Two Supervisors? Sometimes, Yes.
It can be smart to split supervision when:
- You’re cross-training into a new niche (e.g., EDs, OCD, autism, SUD).
- You have an agency role and a budding private practice.
- You want a clinical lens and a business/practice-building lens.
Be clear on roles to avoid confusion, like you would with CEs for therapists and other supports.
Consultation After Licensure: Keep the Muscle Warm
- Group or 1:1 consultation sustains growth and reduces complacency.
- It’s a networking engine—referrals often flow to and from your consult circle.

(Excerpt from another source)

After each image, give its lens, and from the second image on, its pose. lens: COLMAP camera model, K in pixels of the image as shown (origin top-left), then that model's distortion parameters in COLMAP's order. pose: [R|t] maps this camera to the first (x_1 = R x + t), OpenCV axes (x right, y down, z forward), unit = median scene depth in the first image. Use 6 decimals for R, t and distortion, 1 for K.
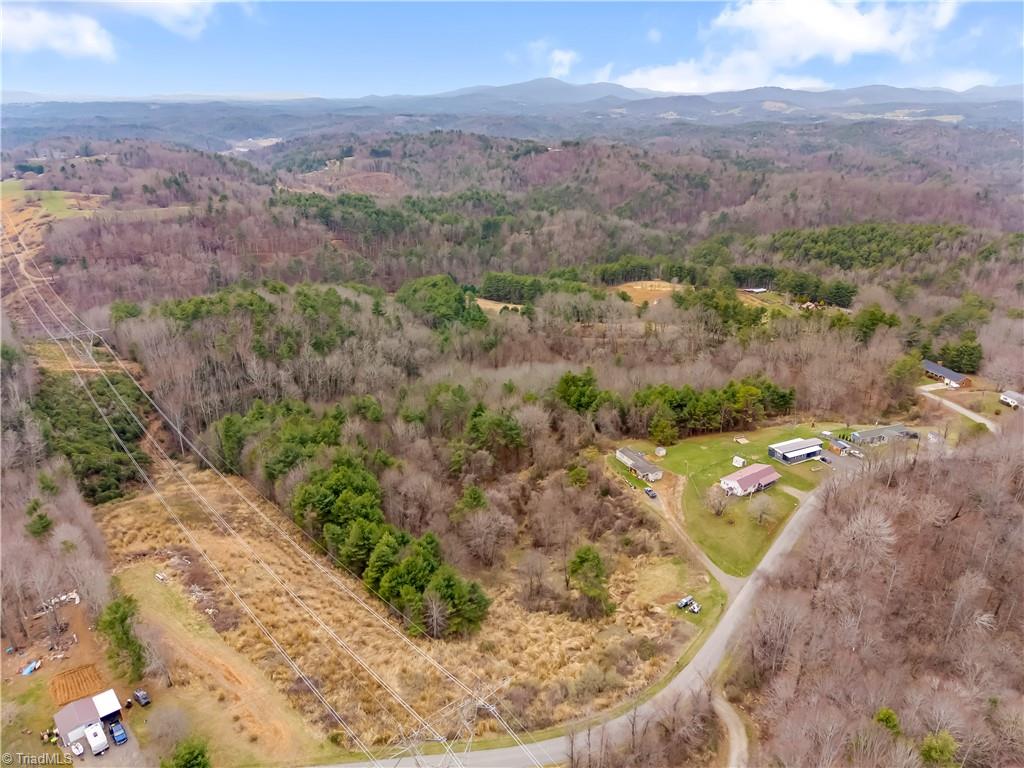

- Some boards count consultation toward continuing education for counselors. Even if yours doesn’t, treat it like an investment in clinical excellence and business health.
Recorded webinars and online education courses plant seeds. Application happens in community.
Scripts & Prompts You Can Steal
To solicit feedback
- “What would make this hour feel more useful next time?”
- “Where did my feedback help? Where did it miss?”
To set kind clarity
- “Given risk X, my recommendation is Y. Here’s why.”
- “Let’s choose between A and B and track outcomes.”
To normalize not-knowing
- “Great question. I don’t know yet—let’s find out.”
- “Who do we trust for a quick consult on this?”
Quick Checklist for Your Next Supervision Cycle
- Schedule a monthly feedback check-in (individual) or quarterly survey (group).
- Use (or create) a simple pre-session agenda form.
- Add one resource per month and discuss application.
- Co-sign supervision notes and store them consistently.
- Identify one pillar to deepen this quarter (e.g., case conceptualization).
- Consider a consult group to complement your 1:1s.
Final Thoughts
Supervision isn’t a hoop. It’s an ongoing craft. When we center brave feedback, real clarity, and humane structure, the work gets lighter—and better. Clients feel it. We feel it. And our field stays safer.
If you’re exploring CEs for therapists, continuing education for counselors, or an online education course to sharpen your supervision skills, choose experiences that blend learning with application and community. That’s where growth sticks.
See you at the next supervision—cape optional, courage required.